Hierbei muss aber berücksichtigt werden, dass neben neurodivergenten Expertinnen und Experten auch andere Stakeholderinnen (z.B. Vertreterinnen von Selbsthilfegruppen und Verbänden, ein Elternteil eines neurodivergenten Kindes sowie eine Inklusionshelferin) als Expertinnen beteiligt waren.
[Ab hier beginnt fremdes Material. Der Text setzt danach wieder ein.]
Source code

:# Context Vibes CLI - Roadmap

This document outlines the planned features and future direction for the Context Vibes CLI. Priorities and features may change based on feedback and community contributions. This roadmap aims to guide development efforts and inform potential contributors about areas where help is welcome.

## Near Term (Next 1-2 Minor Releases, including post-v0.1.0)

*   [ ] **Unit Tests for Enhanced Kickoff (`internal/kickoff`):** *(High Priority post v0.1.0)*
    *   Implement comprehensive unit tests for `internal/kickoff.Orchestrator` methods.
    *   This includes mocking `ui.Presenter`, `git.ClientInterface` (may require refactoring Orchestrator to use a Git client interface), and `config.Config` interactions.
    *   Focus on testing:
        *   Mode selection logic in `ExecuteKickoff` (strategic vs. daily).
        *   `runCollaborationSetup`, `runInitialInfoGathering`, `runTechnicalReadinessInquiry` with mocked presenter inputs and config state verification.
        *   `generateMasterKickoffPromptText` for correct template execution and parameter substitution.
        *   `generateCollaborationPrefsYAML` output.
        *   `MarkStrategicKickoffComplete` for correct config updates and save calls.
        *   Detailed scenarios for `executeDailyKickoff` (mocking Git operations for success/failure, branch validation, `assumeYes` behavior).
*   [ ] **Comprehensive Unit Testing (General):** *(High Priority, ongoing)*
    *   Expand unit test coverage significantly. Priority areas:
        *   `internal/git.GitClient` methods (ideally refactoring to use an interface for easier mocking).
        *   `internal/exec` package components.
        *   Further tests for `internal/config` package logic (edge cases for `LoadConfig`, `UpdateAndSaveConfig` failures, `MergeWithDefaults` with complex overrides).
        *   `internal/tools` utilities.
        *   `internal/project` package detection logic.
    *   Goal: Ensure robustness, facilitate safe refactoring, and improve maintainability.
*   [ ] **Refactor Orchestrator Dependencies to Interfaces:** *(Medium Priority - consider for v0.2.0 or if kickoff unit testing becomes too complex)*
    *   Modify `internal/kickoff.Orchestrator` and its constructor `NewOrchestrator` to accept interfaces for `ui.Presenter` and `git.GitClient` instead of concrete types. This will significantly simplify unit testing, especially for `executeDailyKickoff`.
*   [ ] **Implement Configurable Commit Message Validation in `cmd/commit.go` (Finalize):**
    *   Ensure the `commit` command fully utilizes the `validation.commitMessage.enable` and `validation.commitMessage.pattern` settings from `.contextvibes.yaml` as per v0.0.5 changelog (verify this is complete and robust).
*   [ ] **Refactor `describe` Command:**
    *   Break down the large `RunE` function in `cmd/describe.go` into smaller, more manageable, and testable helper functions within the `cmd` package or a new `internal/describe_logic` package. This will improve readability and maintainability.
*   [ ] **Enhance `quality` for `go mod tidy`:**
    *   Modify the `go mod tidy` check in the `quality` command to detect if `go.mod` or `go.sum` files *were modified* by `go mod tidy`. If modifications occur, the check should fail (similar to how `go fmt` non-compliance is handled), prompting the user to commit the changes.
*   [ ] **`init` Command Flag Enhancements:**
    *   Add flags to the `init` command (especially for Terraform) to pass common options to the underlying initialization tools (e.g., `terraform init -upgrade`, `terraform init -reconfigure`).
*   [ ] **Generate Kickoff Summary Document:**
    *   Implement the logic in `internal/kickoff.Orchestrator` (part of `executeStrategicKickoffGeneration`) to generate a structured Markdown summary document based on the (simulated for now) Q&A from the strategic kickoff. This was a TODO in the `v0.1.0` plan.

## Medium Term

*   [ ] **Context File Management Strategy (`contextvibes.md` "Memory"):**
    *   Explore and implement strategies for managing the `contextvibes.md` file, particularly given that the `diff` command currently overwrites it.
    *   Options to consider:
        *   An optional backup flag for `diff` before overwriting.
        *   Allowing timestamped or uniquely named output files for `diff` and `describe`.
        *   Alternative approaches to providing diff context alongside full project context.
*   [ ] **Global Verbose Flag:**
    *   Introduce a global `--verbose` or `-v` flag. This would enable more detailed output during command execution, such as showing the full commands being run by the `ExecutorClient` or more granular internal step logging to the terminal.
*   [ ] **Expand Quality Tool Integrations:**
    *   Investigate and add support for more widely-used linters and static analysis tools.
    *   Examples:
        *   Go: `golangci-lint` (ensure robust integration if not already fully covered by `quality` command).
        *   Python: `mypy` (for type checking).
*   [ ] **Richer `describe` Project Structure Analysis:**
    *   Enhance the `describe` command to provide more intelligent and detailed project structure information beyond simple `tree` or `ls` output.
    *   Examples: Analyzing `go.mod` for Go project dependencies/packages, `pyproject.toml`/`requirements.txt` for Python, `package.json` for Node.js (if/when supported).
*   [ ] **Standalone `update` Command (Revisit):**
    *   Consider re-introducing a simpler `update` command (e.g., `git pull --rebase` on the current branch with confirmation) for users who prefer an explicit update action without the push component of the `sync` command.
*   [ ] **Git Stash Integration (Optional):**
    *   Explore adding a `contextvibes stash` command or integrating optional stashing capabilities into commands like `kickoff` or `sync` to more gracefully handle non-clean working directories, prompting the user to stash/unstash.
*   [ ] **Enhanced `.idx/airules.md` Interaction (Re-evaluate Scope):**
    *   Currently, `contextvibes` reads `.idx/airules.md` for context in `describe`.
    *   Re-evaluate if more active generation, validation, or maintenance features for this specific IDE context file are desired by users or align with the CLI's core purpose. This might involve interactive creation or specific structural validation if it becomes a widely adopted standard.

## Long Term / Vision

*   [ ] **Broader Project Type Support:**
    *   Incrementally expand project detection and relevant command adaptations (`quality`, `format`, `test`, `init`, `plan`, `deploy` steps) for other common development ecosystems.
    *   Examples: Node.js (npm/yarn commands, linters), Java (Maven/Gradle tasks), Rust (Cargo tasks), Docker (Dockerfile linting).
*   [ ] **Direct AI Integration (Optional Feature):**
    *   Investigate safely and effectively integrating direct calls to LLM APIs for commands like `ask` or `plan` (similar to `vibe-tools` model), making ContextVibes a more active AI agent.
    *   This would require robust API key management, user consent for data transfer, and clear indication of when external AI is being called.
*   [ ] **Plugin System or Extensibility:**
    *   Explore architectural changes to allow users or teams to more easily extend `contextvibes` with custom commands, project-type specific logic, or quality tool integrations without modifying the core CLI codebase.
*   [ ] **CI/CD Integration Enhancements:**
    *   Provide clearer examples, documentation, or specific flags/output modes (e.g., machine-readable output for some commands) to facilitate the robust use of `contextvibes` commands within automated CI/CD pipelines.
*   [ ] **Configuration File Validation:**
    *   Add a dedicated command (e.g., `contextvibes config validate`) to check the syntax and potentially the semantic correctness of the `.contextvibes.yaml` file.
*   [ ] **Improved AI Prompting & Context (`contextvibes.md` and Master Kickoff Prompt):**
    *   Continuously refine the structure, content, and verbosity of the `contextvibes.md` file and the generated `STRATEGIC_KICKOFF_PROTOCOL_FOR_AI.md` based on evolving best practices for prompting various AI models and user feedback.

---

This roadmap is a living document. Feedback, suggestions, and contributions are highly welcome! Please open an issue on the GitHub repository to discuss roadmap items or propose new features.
In der Focus Group zeigte sich, dass in dieser konkreten Seminaraufstellung es nicht unbedingt Aussagen von direkt selbstbetroffenen Personen, die aus der Ich-Perspektive sprachen, waren, die am stärksten beeindruckten, sondern z.B. abstrakte, dramatische Schilderungen der emotionalen und sozialen Folgen für Schülerinnen und Schüler, oder ein emotionales Statement einer Mutter eines neurodivergenten Kindes:
Also zum einen […] hat es mich bewegt oder fasziniert, dass […] so eine LRS-Schwäche wirklich eine Depression für so ein Kind hervorrufen kann bis hin zur Schulangst, Schulabbruch, Schulverweigerung ähm aber auch wie gesagt dieser Fakt dass jeder ja wirklich auch ein Recht auf inklusives, auf eine inklusive Beschulung hat und auch die Mutter meinte ja dann sie hat sich es ja auch nicht ausgesucht ein autistisches Kind zu haben.
5. Fazit
In diesem Artikel haben wir argumentiert, dass eine Neurodiversitätsperspektive auf neurologische Unterschiedlichkeit, die z.B. Autismus, AD(H)S oder Dyslexie wertfrei als Formen von Heterogenität betrachtet, eine sinnvolle Perspektive für den inklusiven Englischunterricht darstellen kann. Wir haben außerdem argumentiert, dass „Nothing about us without us“ eine wichtige Forderung ist, die bisher kaum in der fachdidaktischen Ausbildung berücksichtigt wird – obwohl die praktische Umsetzung dieser politisch/ethischen Forderung durchaus Vorteile für die fachdidaktische Hochschullehre haben kann. Wir haben erste Überlegungen zur Einbindung von neurodivergenten Expertinnen und Experten für ihr eigenes Lernen präsentiert, und auf praktische Herausforderungen bei der Implementierung hingewiesen.
Dieser Beitrag versteht sich dabei als eine Einladung zum Diskurs zu diesen Themen – eine Einladung, die auch explizit an neurodivergente Menschen als Expertinnen und Experten für ihr eigenes Lernen gerichtet ist.